My favorite impact driver

A comparatively small tool that can handle big jobs, an impact driver utilizes an innovative clutching mechanism to generate a revolving force and create more torque compared to an ordinary cordless drill. This makes the impact driver suitable for handling demanding jobs such as removing lug nuts from a truck or doing deck construction.

Impact drivers are available from an array of manufacturers, but my favorites are the ones below. Please note that I am not getting paid for these reviews, as I have used them here in my tool shop in Illinois.



The Makita XDT111


While doing my research, I read somewhere that in terms of torque, anything from 1,500-inch pounds is what professional, high-end impact drivers come with. Well, guess what? The Makita XDT111 offers a broad range of fastening applications at just a bit below that level, at 1,460-inch pounds.
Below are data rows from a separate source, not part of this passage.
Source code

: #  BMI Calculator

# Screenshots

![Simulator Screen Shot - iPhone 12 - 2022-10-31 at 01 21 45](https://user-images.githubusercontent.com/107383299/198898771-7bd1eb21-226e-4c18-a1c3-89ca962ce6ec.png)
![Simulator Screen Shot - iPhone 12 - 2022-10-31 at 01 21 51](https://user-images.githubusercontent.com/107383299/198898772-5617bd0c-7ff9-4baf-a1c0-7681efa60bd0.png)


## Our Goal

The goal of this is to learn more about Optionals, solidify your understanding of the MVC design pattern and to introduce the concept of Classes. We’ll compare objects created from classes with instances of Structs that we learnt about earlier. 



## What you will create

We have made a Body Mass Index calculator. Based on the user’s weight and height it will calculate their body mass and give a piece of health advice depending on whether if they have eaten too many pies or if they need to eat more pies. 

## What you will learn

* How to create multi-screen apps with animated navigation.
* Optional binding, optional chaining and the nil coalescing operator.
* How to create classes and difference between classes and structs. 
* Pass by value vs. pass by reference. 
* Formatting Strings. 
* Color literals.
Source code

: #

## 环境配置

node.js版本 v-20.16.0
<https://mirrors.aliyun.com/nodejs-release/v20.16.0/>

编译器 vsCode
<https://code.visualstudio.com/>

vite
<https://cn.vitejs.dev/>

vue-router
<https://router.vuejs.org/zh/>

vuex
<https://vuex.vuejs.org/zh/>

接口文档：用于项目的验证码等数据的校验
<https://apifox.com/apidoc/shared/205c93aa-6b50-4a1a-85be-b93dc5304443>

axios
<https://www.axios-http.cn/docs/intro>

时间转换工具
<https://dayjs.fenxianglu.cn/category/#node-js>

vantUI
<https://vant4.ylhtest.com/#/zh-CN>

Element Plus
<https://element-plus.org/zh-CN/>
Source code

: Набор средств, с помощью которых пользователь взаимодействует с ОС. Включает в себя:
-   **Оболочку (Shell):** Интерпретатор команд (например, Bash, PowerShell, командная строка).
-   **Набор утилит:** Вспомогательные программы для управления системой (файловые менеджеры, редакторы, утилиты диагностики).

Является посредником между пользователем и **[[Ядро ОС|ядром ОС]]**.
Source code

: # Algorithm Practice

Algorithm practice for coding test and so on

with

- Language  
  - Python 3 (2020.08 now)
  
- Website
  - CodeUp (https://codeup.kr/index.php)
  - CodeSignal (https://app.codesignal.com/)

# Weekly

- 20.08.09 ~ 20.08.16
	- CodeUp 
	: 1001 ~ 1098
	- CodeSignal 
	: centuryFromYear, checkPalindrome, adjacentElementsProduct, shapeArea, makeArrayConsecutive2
And if that’s not enough, this model comes with variable speeds from 0 to 2.000 RPM and 0 to 3,500 RPM while the industry standard for fast impact drivers is pegged at 2,000 and higher. How’s that for versatility and pure driving power?

A smaller model may be handy and less pricey, but at less than $100 on Amazon, this impact driver is absolutely the best for me. It is equipped with a 4-pole motor that boasts a 4-brush design to ensure the delivery of 26 percent (!) more RPM without compensating on the torque.

If you are searching for a power tool in this category that is guaranteed to last for years, this is the one. It has an all-metal gear housing designed for toughness. And if that’s not enough, this unit only weighs in at just 3.9 pounds even with the lithium-ion battery installed.

Best of all, this impact driver is cordless, and coupled with its ergonomic, compact design, bravo! The Makita XDT111 is a real steal!



The Bosch PS41-2A


One time, I had to take my Makita impact driver for repairs, peccato! However, I needed the same type of tool to work on a relatively large order. Fortunately, my next-door neighbor, who is also into tools though he doesn’t run a business, was kind enough to lend me his Bosch PS41-2A. I fell in love instantly. Not with my neighbor, of course, Santo Cielo, but with the power tool I borrowed.

I got to thinking that I should get one of that for use as a backup in case my trusty Makita decides it needs a visit to the repairman again. Anyway, the Bosch PS41-2A was lightweight at just 4.8 pounds. The compact head length allowed me to reach into the tight areas and corners I had to work on for my project.

I could even do continuous head work with the compact design. At 930 in. Lbs of Torque, the tool was no match for my trusty Makita, but fortunately, the project didn’t require that high a torque level anyway.

I loved that the cordless tool offered 2,600 RPM, which more than made up for what it lacked in torque with higher speed. I also liked that it came with its battery level indicator so I could do my work with the remaining power before I needed to recharge the lithium-ion battery.


Well, those are my favorites thus far. If you can provide other great models on the market, I would be happy to feature them here in future posts. Grazie!